Both of these workflows give similar output. manta_freec is much faster, but the HMF pipeline has the advantage of integrating SV and CNA calls.
- plots: a directory containing circos plots as well as per-chromosome plot, generated with figeno.
- breakpoints.tsv: a tsv file containing breakpoints for all samples analyzed. Columns: sample, chr1, pos1, orientation1, chr2, pos2, orientation2.
- CNAs.tsv: a tsv file containing copy number alterations for all samples analyzed. Columns: sample, chr, start, end, cn.
- freec: a directory containing per-sample CNA information produced by Control-FREEC. 3 files per sample: {sample}_CNVs (called CNAs), {sample}_ratio.txt (ratios per 10kb bin: -1 if the bin was excluded, otherwise the copy number is ploidy*ratio), {sample}_info.txt (various information for the sample, including the inferred tumor purity). [if run_manta_freec is true]
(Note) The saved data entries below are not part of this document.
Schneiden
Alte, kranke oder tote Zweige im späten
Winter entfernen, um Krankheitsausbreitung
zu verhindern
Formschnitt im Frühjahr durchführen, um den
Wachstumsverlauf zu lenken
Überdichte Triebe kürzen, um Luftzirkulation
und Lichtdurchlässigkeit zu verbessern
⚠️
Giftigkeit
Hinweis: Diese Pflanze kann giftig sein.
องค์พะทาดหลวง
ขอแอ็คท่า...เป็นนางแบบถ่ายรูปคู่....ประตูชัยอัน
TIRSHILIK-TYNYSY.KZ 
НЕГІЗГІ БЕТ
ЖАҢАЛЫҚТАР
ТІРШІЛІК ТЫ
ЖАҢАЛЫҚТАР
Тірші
- manta: a directory containing per sample SV information produced by manta. The important file is {sample}_SVfiltered.vcf, but unfiltered files are also provided and can be helpful to investigate why some SVs were filtered out. [if run_manta_freec is true]
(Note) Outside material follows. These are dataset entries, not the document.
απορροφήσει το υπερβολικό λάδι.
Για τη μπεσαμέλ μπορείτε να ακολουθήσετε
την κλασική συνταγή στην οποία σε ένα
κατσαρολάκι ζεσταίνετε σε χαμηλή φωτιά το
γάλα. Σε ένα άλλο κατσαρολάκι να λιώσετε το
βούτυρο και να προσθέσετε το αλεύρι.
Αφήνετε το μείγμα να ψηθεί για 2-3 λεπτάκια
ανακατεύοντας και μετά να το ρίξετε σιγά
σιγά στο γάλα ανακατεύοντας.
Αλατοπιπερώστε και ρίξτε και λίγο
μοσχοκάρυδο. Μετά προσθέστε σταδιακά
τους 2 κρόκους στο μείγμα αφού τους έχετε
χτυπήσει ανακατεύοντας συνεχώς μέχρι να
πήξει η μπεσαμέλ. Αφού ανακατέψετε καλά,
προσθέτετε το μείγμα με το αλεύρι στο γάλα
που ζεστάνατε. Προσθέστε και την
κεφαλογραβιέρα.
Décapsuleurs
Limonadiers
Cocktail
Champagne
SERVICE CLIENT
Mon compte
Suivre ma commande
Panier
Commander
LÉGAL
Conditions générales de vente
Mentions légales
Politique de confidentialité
- purple: SVs and copy numbers inferred by purple. [if run_HMF is true]
Two workflows can be used to detect heterozygous SNVs in a DNA bam file, and count allelic read counts for those variants in an RNA bam file. This can then be used to detect genes which are only expressed from one allele.
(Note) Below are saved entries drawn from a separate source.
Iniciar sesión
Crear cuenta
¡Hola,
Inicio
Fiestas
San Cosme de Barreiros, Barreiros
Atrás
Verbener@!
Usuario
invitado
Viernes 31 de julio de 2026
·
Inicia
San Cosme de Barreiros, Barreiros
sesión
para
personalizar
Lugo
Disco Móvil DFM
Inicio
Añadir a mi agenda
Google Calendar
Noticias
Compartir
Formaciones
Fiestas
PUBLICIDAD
- fast_ase. It is the recommended method, since it is much faster. It will be run if
run_ASE=true
is specified in the config file. - GATK HaplotypeCaller + ASEReadCounter. This is much slower, but might give slightly more accurate results. It will be run if
run_ASE_GATK=true
is specified in the config file.
- Somatic SNVs can be called using mutect2. For now, this workflow only supports the hg19 reference. If
run_mutect2=true
is specified, it will detect SNVs present in the list of regions provided in themutect2_target_intervals
bed file. By default, this is a list of regions corresponding to genes commonly mutated in AML, but you can also provide a different list of regions. This workflow will only use a tumor bam file (no control), so in order to select somatic variants, it will filter out SNPs present in the gnomAD database, and only select nonsynonymous variants.
- if
run_pyjacker=true
is specified in the config file, pyjacker will be run to detect genes activated by enhancer hijacking in some samples of the cohort. To be able to run this option, you must:- provide a RNA_TPM_file in the config file. This is the gene expression matrix, where rows are genes and columns are samples (with the same names as in the samplesheet). There must be a column gene_id, and optionally a column gene_name.
- either set run_manta_freec to true OR set run_HMF to true OR provide breakpoints and CNAs in the config file (corresponding to breakpoints.tsv and CNAs.tsv of the pipeline outputs).
- either set run_ASE to true OR set run_ASE_GATK to true OR provide ase_dir in the config file (corresponding to ASE/ of the pipeline outputs).
Optionally, also provide fusions and enhancers.
See nextflow.config
the complete list of parameters that need to be provided.
Most parameters can be left to their default values. The most important ones are:
- samplesheet: path to the samplesheet (.csv)
- outDir: output directory.
- reference_fa: path to the fasta file of the reference genome used for alignment.
- reference_version: "hg19" or "hg38". These are the only two reference versions supported by the pipeline.
- use_control: whether or not to use the control samples, if they are provided. This will only be used for the CNA and SV calls.
- run_manta_freec, run_HMF, run_ASE, run_ASE_GATK, run_mutect2, run_pyjacker : booleans to specify which workflows to run (see above).